While collagen membranes, which are mainly derived from animal products, have been widely used, bioabsorbable polymers such as PLGA and PEG have recently been focused upon [19, 20]. According to the cited studies, the bone augmentation by GBR with both materials was comparable to that by GBR with collagen. GBR with GC membrane® induced 0.70 mm of horizontal bone formation at the implant platform level in the present study. Moreover, the augmented bone at 1, 3, and 5 mm below the implant platform was 1.00, 1.74, and 2.56 mm, respectively. This amount of bone augmentation was equal to not only GBR with other resorbable membranes [5, 17, 19], but also GBR with a non-resorbable membrane [5]. The ISQ was 78.7 at the second operation performed at 13–30 weeks after GBR in the present study. This finding indicates that all implants acquired sufficient osseointegration. Moreover, the ISQ was not dependent on the height of the embedded implant in the original bone (VH1), the height of implant exposure from the original bone (VH2) at the first operation, or VH2/VH1 + VH2. These results suggest that the augmented bone had sufficient quality to acquire osseointegration.

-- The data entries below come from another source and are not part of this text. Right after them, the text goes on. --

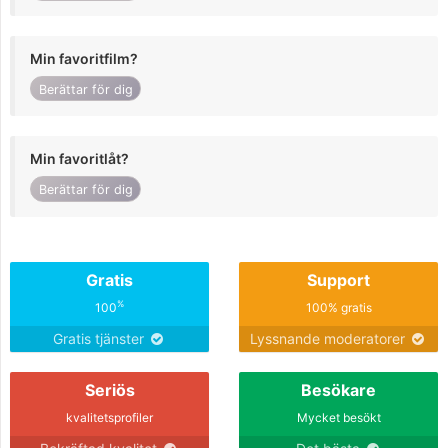
Min favoritfilm?
Berättar för dig
Min favoritlåt?
Berättar för dig
Gratis
Support
%
100
100% gratis
Gratis tjänster
Lyssnande moderatorer
Seriös
Besökare
kvalitetsprofiler
Mycket besökt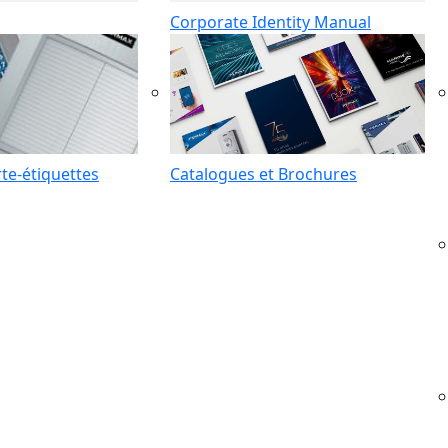
Corporate Identity Manual
te-étiquettes
Catalogues et Brochures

We used autologous bone with PRP, which may enhance bone formation and could have led to the favorable results in the present study. As a weakness of the study, there was no control without GC membrane®. Therefore, we cannot conclude that GC membrane® is essential for alveolar bone augmentation using autologous bone with PRP. However, bone augmentation was reported to be induced by autologous bone graft with a GBR membrane [21]. Thus, it is reasonable that the autogenous bone graft including PRP together with GC membrane®, as a GBR membrane, led to the satisfying outcomes in the present study. At least, GC membrane® did not hamper the bone augmentation by autologous bone with PRP.

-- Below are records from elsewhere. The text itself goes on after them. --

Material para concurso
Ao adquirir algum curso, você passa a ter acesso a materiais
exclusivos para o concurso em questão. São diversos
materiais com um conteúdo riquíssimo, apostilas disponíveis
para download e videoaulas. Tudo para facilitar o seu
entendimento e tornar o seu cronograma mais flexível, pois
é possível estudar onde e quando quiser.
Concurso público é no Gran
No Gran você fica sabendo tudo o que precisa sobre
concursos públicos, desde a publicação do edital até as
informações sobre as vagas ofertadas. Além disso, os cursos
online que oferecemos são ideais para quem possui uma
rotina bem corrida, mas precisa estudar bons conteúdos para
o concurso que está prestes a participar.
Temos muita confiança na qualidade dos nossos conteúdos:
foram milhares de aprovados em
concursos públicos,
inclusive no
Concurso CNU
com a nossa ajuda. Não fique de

No symptoms of infection around the implant were found in all cases, and it is noteworthy that there were even no signs of infection in the four cases with occurrence of wound dehiscence. It is possible that GC membrane® may have resistance to infection. The augmented bone was maintained on the implant at 13–30 weeks after GBR with GC membrane® according to the CBCT findings, and only 0.18 mm of bone resorption was observed radiologically. Recession of gingival margins and exposure of implant threads were not observed clinically during the follow-up period (16–24 months). These observations indicate that the augmented bone was functionally maintained because the bone was incorporated into the original bone during the remodeling cycle. Therefore, it is expected that the bone surrounding the implant will remain stable in the future.

Conclusions

GBR with GC membrane® constructed from PLGA could supply sufficient bone augmentation for implant treatment and the augmented bone was maintained for a long period, resulting in successful implant treatment. The present study suggests that GC membrane® is useful not only for GTR, but also for GBR.